__O que se pede__: Copie do trecho citado, sem nenhuma alteração, a parte que começa em "Ontem, o dólar" e termina em "Ele tem razão.".

__Trecho citado__:
Ontem, o dólar atingiu sua cotação mais alta desde o Plano Real (1994). Fechou em R$ 4,21 reais. No momento em que escrevo este texto, a cotação se aproxima de R$ 4,25 por dólar. Mesmo assim, o ministro da Economia disse, em Washington, que a alta de moeda americana não o preocupa. Ele tem razão.
Tem sido rápida a deterioração das contas externas. O déficit em conta-corrente do balanço de pagamentos – o resultado de todas as transações do país com o resto do mundo – alcançou US$ 7,9 bilhões em outubro, muito acima do meio bilhão de dólares do mesmo mês do ano passado. A principal causa foi a balança comercial, cujo superávit alcançou apenas meio bilhão de dólares no mês passado (US$ 6,8 bilhões em outubro de 2018).

__Linhas listadas__:

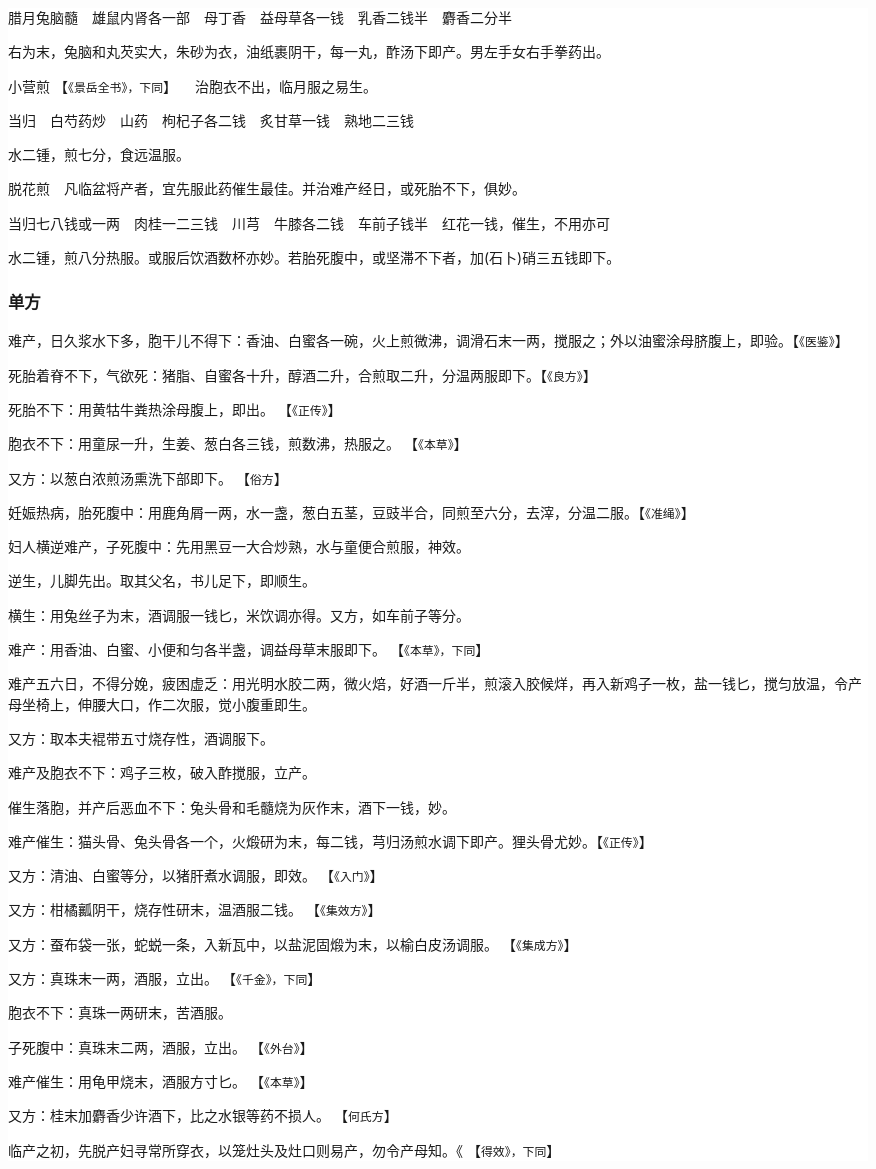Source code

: 腊月兔脑髓　雄鼠内肾各一部　母丁香　益母草各一钱　乳香二钱半　麝香二分半  

右为末，兔脑和丸芡实大，朱砂为衣，油纸裹阴干，每一丸，酢汤下即产。男左手女右手拳药出。  

小营煎 【`《景岳全书》，下同`】 　治胞衣不出，临月服之易生。  

当归　白芍药炒　山药　枸杞子各二钱　炙甘草一钱　熟地二三钱  

水二锺，煎七分，食远温服。  

脱花煎　凡临盆将产者，宜先服此药催生最佳。并治难产经日，或死胎不下，俱妙。  

当归七八钱或一两　肉桂一二三钱　川芎　牛膝各二钱　车前子钱半　红花一钱，催生，不用亦可  

水二锺，煎八分热服。或服后饮酒数杯亦妙。若胎死腹中，或坚滞不下者，加(石卜)硝三五钱即下。  

### 单方  

难产，日久浆水下多，胞干儿不得下：香油、白蜜各一碗，火上煎微沸，调滑石末一两，搅服之；外以油蜜涂母脐腹上，即验。【`《医鉴》`】  

死胎着脊不下，气欲死：猪脂、自蜜各十升，醇酒二升，合煎取二升，分温两服即下。【`《良方》`】  

死胎不下：用黄牯牛粪热涂母腹上，即出。 【`《正传》`】  

胞衣不下：用童尿一升，生姜、葱白各三钱，煎数沸，热服之。 【`《本草》`】  

又方：以葱白浓煎汤熏洗下部即下。 【`俗方`】  

妊娠热病，胎死腹中：用鹿角屑一两，水一盏，葱白五茎，豆豉半合，同煎至六分，去滓，分温二服。【`《准绳》`】  

妇人横逆难产，子死腹中：先用黑豆一大合炒熟，水与童便合煎服，神效。  

逆生，儿脚先出。取其父名，书儿足下，即顺生。  

横生：用兔丝子为末，酒调服一钱匕，米饮调亦得。又方，如车前子等分。  

难产：用香油、白蜜、小便和匀各半盏，调益母草末服即下。 【`《本草》，下同`】  

难产五六日，不得分娩，疲困虚乏：用光明水胶二两，微火焙，好酒一斤半，煎滚入胶候烊，再入新鸡子一枚，盐一钱匕，搅匀放温，令产母坐椅上，伸腰大口，作二次服，觉小腹重即生。  

又方：取本夫裩带五寸烧存性，酒调服下。  

难产及胞衣不下：鸡子三枚，破入酢搅服，立产。  

催生落胞，并产后恶血不下：兔头骨和毛髓烧为灰作末，酒下一钱，妙。  

难产催生：猫头骨、兔头骨各一个，火煅研为末，每二钱，芎归汤煎水调下即产。狸头骨尤妙。【`《正传》`】  

又方：清油、白蜜等分，以猪肝煮水调服，即效。 【`《入门》`】  

又方：柑橘瓤阴干，烧存性研末，温酒服二钱。 【`《集效方》`】  

又方：蚕布袋一张，蛇蜕一条，入新瓦中，以盐泥固煅为末，以榆白皮汤调服。 【`《集成方》`】  

又方：真珠末一两，酒服，立出。 【`《千金》，下同`】  

胞衣不下：真珠一两研末，苦酒服。  

子死腹中：真珠末二两，酒服，立出。 【`《外台》`】  

难产催生：用龟甲烧末，酒服方寸匕。 【`《本草》`】  

又方：桂末加麝香少许酒下，比之水银等药不损人。 【`何氏方`】  

临产之初，先脱产妇寻常所穿衣，以笼灶头及灶口则易产，勿令产母知。《 【`得效》，下同`】  
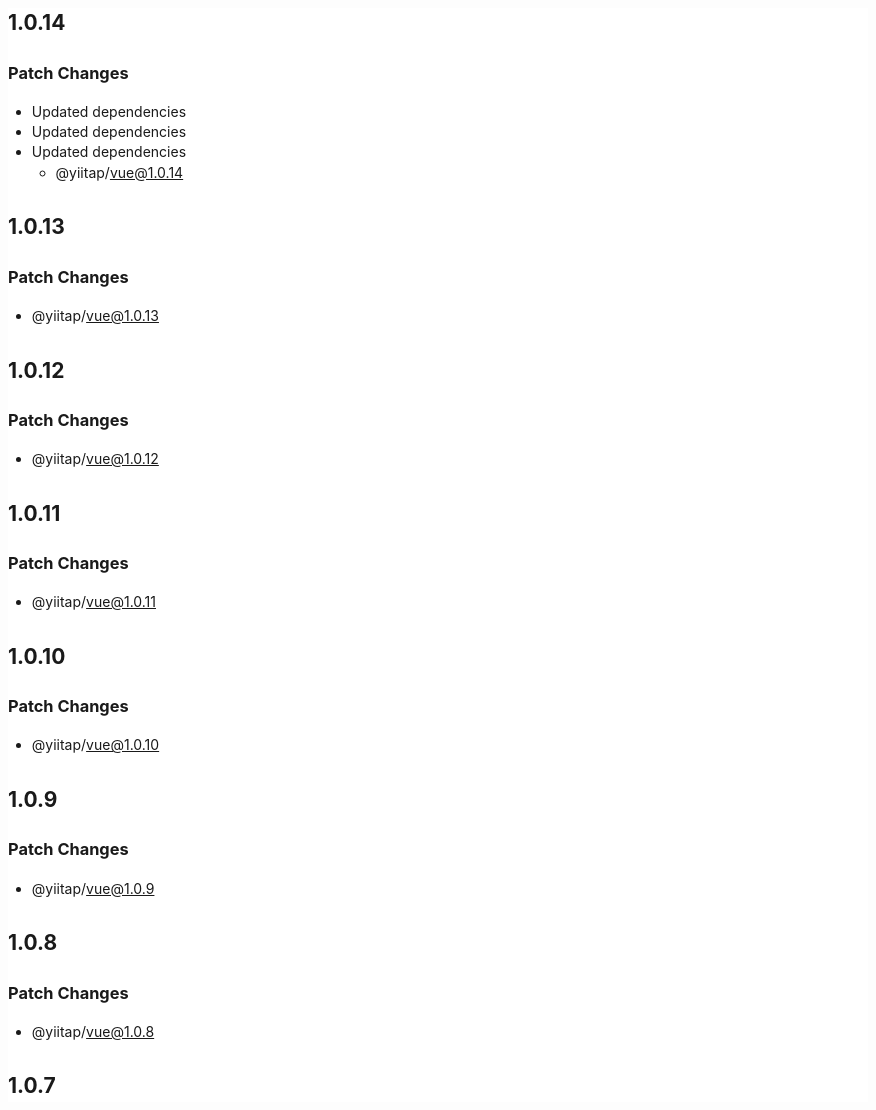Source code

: ## 1.0.14

### Patch Changes

- Updated dependencies
- Updated dependencies
- Updated dependencies
  - @yiitap/vue@1.0.14

## 1.0.13

### Patch Changes

- @yiitap/vue@1.0.13

## 1.0.12

### Patch Changes

- @yiitap/vue@1.0.12

## 1.0.11

### Patch Changes

- @yiitap/vue@1.0.11

## 1.0.10

### Patch Changes

- @yiitap/vue@1.0.10

## 1.0.9

### Patch Changes

- @yiitap/vue@1.0.9

## 1.0.8

### Patch Changes

- @yiitap/vue@1.0.8

## 1.0.7
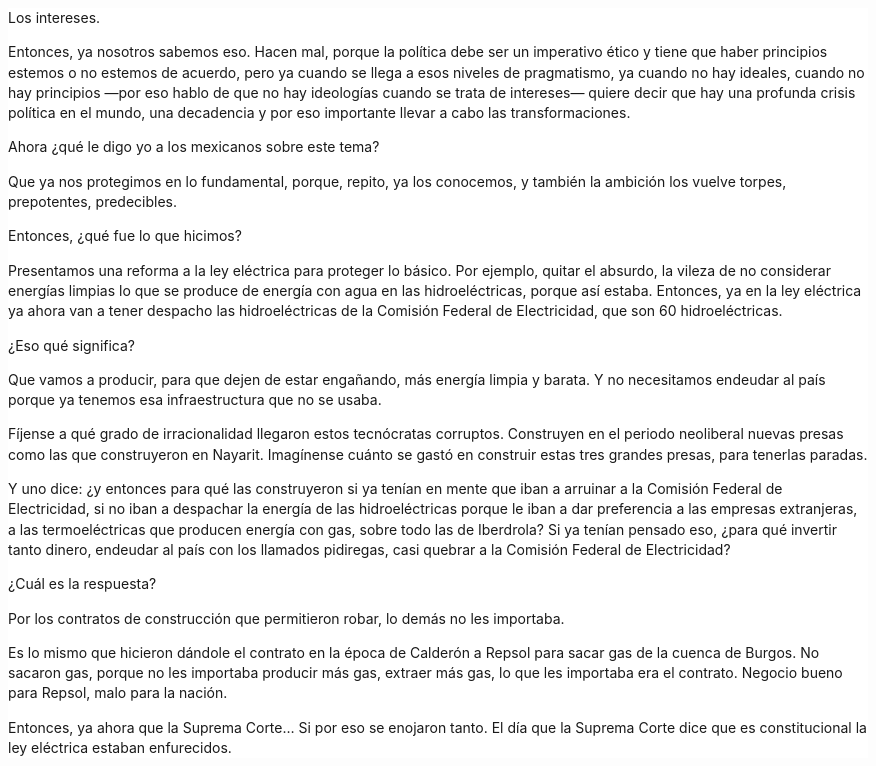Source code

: Los intereses.

Entonces, ya nosotros sabemos eso. Hacen mal, porque la política debe ser un
imperativo ético y tiene que haber principios estemos o no estemos de acuerdo,
pero ya cuando se llega a esos niveles de pragmatismo, ya cuando no hay
ideales, cuando no hay principios —por eso hablo de que no hay ideologías
cuando se trata de intereses— quiere decir que hay una profunda crisis
política en el mundo, una decadencia y por eso importante llevar a cabo las
transformaciones.

Ahora ¿qué le digo yo a los mexicanos sobre este tema?

Que ya nos protegimos en lo fundamental, porque, repito, ya los conocemos, y
también la ambición los vuelve torpes, prepotentes, predecibles.

Entonces, ¿qué fue lo que hicimos?

Presentamos una reforma a la ley eléctrica para proteger lo básico. Por
ejemplo, quitar el absurdo, la vileza de no considerar energías limpias lo que
se produce de energía con agua en las hidroeléctricas, porque así estaba.
Entonces, ya en la ley eléctrica ya ahora van a tener despacho las
hidroeléctricas de la Comisión Federal de Electricidad, que son 60
hidroeléctricas.

¿Eso qué significa?

Que vamos a producir, para que dejen de estar engañando, más energía limpia y
barata. Y no necesitamos endeudar al país porque ya tenemos esa
infraestructura que no se usaba.

Fíjense a qué grado de irracionalidad llegaron estos tecnócratas corruptos.
Construyen en el periodo neoliberal nuevas presas como las que construyeron en
Nayarit. Imagínense cuánto se gastó en construir estas tres grandes presas,
para tenerlas paradas.

Y uno dice: ¿y entonces para qué las construyeron si ya tenían en mente que
iban a arruinar a la Comisión Federal de Electricidad, si no iban a despachar
la energía de las hidroeléctricas porque le iban a dar preferencia a las
empresas extranjeras, a las termoeléctricas que producen energía con gas,
sobre todo las de Iberdrola? Si ya tenían pensado eso, ¿para qué invertir
tanto dinero, endeudar al país con los llamados pidiregas, casi quebrar a la
Comisión Federal de Electricidad?

¿Cuál es la respuesta?

Por los contratos de construcción que permitieron robar, lo demás no les
importaba.

Es lo mismo que hicieron dándole el contrato en la época de Calderón a Repsol
para sacar gas de la cuenca de Burgos. No sacaron gas, porque no les importaba
producir más gas, extraer más gas, lo que les importaba era el contrato.
Negocio bueno para Repsol, malo para la nación.

Entonces, ya ahora que la Suprema Corte… Si por eso se enojaron tanto. El día
que la Suprema Corte dice que es constitucional la ley eléctrica estaban
enfurecidos.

__Resolução da tarefa__:
Ontem, o dólar atingiu sua cotação mais alta desde o Plano Real (1994). Fechou em R$ 4,21 reais. No momento em que escrevo este texto, a cotação se aproxima de R$ 4,25 por dólar. Mesmo assim, o ministro da Economia disse, em Washington, que a alta de moeda americana não o preocupa. Ele tem razão.